At La Salette, Mary’s language is similar. “If my people refuse to submit.” She is not enraged, quite the contrary; but she wants her people to be aware of the danger they face unless they humbly seek God’s mercy.

They once had a rich inheritance of faith, but they cast it away. Today, sadly, we can see the same reality. We ourselves need to acknowledge, claim ownership of, and take responsibility for our fallen nature, as part of a people that tends to supplant our Creator, with the false god represented by the golden calf.

To the extent that we share that attitude, we need to avail ourselves of the beautiful sacrament of reconciliation, humbly confessing our sinfulness to our Father and reclaiming our inheritance. After that, far from separating us from our people, our La Salette vocation calls us to imitate Jesus, who welcomed sinners.

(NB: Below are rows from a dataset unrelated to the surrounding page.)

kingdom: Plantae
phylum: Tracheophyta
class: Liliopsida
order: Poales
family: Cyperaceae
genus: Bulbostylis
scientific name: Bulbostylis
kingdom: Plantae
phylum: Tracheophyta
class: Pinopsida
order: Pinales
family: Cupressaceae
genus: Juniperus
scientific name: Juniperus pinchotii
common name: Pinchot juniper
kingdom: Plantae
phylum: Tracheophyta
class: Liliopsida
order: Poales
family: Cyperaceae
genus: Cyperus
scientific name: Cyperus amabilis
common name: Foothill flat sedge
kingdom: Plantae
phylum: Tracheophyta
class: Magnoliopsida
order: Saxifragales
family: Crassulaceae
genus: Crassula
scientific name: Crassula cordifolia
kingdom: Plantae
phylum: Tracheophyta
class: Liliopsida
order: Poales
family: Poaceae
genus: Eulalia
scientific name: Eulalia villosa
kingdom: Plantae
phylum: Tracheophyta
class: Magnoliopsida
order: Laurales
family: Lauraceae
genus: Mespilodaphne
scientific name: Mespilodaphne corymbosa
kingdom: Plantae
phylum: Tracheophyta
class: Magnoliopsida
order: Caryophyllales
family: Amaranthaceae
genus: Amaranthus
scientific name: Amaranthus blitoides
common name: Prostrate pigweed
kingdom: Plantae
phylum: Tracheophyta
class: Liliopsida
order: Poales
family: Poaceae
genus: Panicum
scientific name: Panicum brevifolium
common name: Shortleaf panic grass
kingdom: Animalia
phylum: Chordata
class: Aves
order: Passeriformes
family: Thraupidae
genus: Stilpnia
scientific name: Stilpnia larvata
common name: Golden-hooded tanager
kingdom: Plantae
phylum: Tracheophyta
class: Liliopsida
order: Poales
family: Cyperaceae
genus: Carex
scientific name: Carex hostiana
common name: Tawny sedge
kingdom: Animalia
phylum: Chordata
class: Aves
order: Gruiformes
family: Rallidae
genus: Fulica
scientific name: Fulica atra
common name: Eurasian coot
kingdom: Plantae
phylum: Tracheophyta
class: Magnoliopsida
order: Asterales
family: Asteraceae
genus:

Each of the three parables begins by identifying a person, the real protagonist, who has lost something precious. The intensity of their loss passes over into their frantic searching or, in the father’s case, deep longing, and is revealed still more forcefully when the lost becomes the found.

This is how Jesus wants us to feel. This is what Mary came to accomplish, by her merciful apparition, and by the commission she has given to us.

Wayne Vanasse, and Fr. René Butler, M.S.